Java's regex doesn't provide the traditional O(N log M) performance guarantees of true regular expression engines (for input strings of length N, and patterns of length M). Instead it inherits from its perl roots exponential time for some patterns. Unfortunately these pathological patterns, while rare in normal use, are all too common when combining regexes as you propose to do (I can attest to this from personal experience).
Consequently, my advice is to either:
a) pre-compile your patterns as "static final Pattern" constants, so they will be initialized once during [cinit]; or
b) switch to a lexer package such as jflex, which will provide a more declarative, and far more readable, syntax to approach this sort of cascading/sequential regex processing; and
c) seriously consider using a parser generator package. My current favourite is Beaver, but CUP is also a good option. Both of these are excellent tools and I highly recommend both of them, and as they both sit on top of jflex you can add them as/when you need them.
That being said, if you haven't used a parser-generator before and you are in a hurry, it will be easier to get up to speed with JavaCC. Not as powerful as Beaver/CUP but its parsing model is easier to understand.

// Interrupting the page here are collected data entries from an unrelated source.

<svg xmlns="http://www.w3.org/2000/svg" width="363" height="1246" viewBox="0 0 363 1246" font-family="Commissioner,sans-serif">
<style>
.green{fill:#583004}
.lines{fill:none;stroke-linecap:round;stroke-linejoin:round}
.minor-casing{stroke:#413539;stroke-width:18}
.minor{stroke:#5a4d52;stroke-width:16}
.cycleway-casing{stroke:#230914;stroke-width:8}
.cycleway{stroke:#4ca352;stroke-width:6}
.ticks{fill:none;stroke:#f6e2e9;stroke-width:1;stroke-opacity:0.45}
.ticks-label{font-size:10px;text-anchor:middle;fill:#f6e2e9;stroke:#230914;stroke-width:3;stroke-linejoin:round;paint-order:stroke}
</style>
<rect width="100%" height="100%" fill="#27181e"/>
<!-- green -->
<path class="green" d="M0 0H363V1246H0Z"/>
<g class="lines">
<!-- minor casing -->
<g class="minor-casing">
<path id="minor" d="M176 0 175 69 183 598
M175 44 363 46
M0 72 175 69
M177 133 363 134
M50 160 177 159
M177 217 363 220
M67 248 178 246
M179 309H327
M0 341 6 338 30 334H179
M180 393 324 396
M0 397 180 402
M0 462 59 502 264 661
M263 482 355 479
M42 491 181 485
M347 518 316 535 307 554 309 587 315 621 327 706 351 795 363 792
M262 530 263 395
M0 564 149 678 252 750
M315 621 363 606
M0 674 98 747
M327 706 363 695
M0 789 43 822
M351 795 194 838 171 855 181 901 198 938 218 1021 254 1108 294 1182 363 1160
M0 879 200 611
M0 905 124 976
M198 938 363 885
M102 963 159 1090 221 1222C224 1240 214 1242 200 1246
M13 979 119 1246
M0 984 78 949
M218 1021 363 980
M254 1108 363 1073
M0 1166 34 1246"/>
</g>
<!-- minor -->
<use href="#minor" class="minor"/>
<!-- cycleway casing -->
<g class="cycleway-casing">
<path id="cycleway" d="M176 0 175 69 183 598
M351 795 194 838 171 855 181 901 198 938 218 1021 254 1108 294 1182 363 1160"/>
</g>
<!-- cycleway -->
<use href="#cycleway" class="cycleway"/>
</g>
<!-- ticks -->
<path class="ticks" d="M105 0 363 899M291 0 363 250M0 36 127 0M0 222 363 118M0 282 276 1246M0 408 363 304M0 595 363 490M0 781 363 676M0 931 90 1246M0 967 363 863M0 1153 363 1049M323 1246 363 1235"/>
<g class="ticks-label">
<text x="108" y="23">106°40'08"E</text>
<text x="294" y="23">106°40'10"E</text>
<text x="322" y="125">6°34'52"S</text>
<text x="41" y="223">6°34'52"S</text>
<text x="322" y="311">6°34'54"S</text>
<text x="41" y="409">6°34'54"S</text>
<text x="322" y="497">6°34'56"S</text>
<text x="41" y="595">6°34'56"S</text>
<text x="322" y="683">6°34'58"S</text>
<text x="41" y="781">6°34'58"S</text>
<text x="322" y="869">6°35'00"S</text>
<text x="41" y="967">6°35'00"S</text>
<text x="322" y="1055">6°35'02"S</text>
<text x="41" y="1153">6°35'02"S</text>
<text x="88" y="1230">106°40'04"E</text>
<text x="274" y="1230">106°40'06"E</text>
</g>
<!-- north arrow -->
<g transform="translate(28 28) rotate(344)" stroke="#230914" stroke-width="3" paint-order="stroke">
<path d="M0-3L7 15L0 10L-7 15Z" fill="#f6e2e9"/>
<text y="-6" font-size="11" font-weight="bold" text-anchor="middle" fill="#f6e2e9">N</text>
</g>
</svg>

Whatever you do, please don't use Antlr. It is very fashionable, and has great cheerleaders, but its online documentation sucks, its syntax is awkward, its performance is poor, and its scannerless design makes several common simple cases painful to handle. You would be better off using an abomination like sablecc(v1).
Note: Yes I have used everything I have mentioned above, and more besides; so this advice comes from personal experience.
First, does this need to be efficient? If not, don't bother -- complexification won't help code maintainability.
Assuming it does, doing them separately is usually the most efficient. This is especially true if there are large blocks of text in the expressions: without alternation this can be used to speed up matching, with it can't help at all.
If performance is really critical, you can code it several ways and test with sample data.
Option #2 is almost certainly the better way to go, assuming it isn't too difficult to combine the regexes. And you don't have to implement it from scratch, either; the lower-level API that replaceAll() is built on (i.e., appendReplacement() and appendTail()), is also available for your use.
Taking the example that #mangst used, here's how you might process some text to be inserted into an XML document:
import java.util.regex.*;
public class Test
{
public static void main(String[] args)
{
String test_in = "One < two & four > three.";
Pattern p = Pattern.compile("(&)|(<)|(>)");
Matcher m = p.matcher(test_in);
StringBuffer sb = new StringBuffer(); // (1)
while (m.find())
{
String repl = m.start(1) != -1 ? "&" :
m.start(2) != -1 ? "<" :
m.start(3) != -1 ? ">" : "";
m.appendReplacement(sb, ""); // (2)
sb.append(repl);
}
m.appendTail(sb);
System.out.println(sb.toString());
}
}
In this very simple example, all I need to know about each match is which capture group participated in it, which I find out by means of the start(n) method. But you can use the group() or group(n) method to examine the matched text, as you mentioned in the question.
Note (1) As of JDK 1.6, we have to use a StringBuffer here because StringBuilder didn't exist yet when the Matcher class was written. JDK 1.7 will add support for StringBuilder, plus some other improvements.
Note (2) appendReplacement(StringBuffer, String) processes the String argument to replace any $n sequence with the contents of the n'th capture group. We don't want that to happen, so we pass it an empty string and then append() the replacement string ourselves.